I spoke about minimal residual disease in adult acute lymphoblastic leukaemia. Essentially minimal
	residual disease, MRD, is what remains of the disease after the patient has been brought into
	complete hematologic remission, which is the essential condition to be cured – we try to cure these
	patients. So minimal residual disease that can be assessed by means of flow cytometric methods or,
	more typically, by molecular biology, PCR reaction, is the remnants of the original leukemic burden.
	With current methodology we can detect one leukemic cell in individual patients out of 10,000,
	100,000 normal marrow cells. The disease can be followed after repetitive chemotherapy courses in
	remission patients and the information that we gather by looking for and finding MRD is that some
	patients harbour MRD in their remission marrows whereas other patients do not. It makes a big
	difference because if we can’t find MRD it means that the patients respond well to the chemotherapy
	programme being administered and this prognosis is much better than patients in whom we can
	detect, we can trace, MRD. It’s kind of a chemosensitivity test in other words.
	So we can reclassify the patients, once in remission, according to the MRD results regardless of the
	initial risk category which is defined by clinical criteria, say the genetics of the disease, the white cell
	counts, the phenotype and so on; we can use different combinations. But, nevertheless, once we
	detect minimal residual disease after a consistent amount of consolidation chemotherapy, that patient
	is always a high risk patient so we can reclassify the patients, both the standard risk or the high risk,
	into MRD positive or MRD negative. It makes a lot of difference.

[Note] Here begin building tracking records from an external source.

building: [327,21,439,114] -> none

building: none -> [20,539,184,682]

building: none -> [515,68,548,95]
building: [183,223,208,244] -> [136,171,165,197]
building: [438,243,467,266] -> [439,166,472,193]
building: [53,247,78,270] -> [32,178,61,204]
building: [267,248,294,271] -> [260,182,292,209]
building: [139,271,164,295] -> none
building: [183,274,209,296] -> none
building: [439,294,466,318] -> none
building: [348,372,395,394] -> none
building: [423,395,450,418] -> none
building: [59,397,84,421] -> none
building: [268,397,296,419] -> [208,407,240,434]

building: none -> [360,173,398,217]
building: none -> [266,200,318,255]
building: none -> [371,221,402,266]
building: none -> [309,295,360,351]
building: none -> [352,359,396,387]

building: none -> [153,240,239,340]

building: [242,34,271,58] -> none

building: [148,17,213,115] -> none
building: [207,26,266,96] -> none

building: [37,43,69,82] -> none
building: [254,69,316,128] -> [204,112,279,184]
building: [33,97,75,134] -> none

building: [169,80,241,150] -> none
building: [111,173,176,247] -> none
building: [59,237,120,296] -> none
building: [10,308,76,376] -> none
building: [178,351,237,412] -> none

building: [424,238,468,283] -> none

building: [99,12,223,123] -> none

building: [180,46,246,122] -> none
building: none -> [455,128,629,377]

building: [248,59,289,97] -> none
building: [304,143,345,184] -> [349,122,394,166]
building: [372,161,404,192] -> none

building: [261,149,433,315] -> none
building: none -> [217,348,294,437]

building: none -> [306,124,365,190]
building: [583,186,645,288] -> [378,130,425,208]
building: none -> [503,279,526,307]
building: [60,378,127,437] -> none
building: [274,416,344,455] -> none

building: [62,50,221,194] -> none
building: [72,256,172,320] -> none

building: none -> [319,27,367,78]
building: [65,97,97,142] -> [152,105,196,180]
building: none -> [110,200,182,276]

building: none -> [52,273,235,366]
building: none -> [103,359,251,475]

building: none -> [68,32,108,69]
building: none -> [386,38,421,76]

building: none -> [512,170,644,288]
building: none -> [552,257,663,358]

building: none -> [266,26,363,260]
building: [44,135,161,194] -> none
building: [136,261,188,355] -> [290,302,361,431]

	From the information, from the historical information, we know that the MRD positive patients have a
	long-term survival probability of about 25% only, say adult ALL Philadelphia negative, whereas for the
	MRD negative, regardless of treatment we can skip safely to transplantation, the probability of survival
	is in the rage of 70-80%. So it helps deciding the final treatment. We go to that. The MRD positive is
	always selected for transplantation from sibling donors or family unrelated donors because it’s well-
	known that performing a transplant in this category of patients improves outcome compared to normal
	transplant from 20%, 10%, to an average of 50%. It’s still problematic because the MRD positive
	patients are difficult to transplant. Many relapse due to MRD positivity before transplant and some
	relapse after transplant. So the new concept is that we have to introduce, we have to look for novel
	treatments, novel strategies, to improve the MRD status, to prolong the disease free interval in order
	to be able to achieve the transplant procedure and to improve the post-transplantation outcome. This
	is the field of the novel immunotherapies – CAR T-cells, the monoclonal antibodies, we can use other
	targeting agents. It’s a new world of treatments under construction.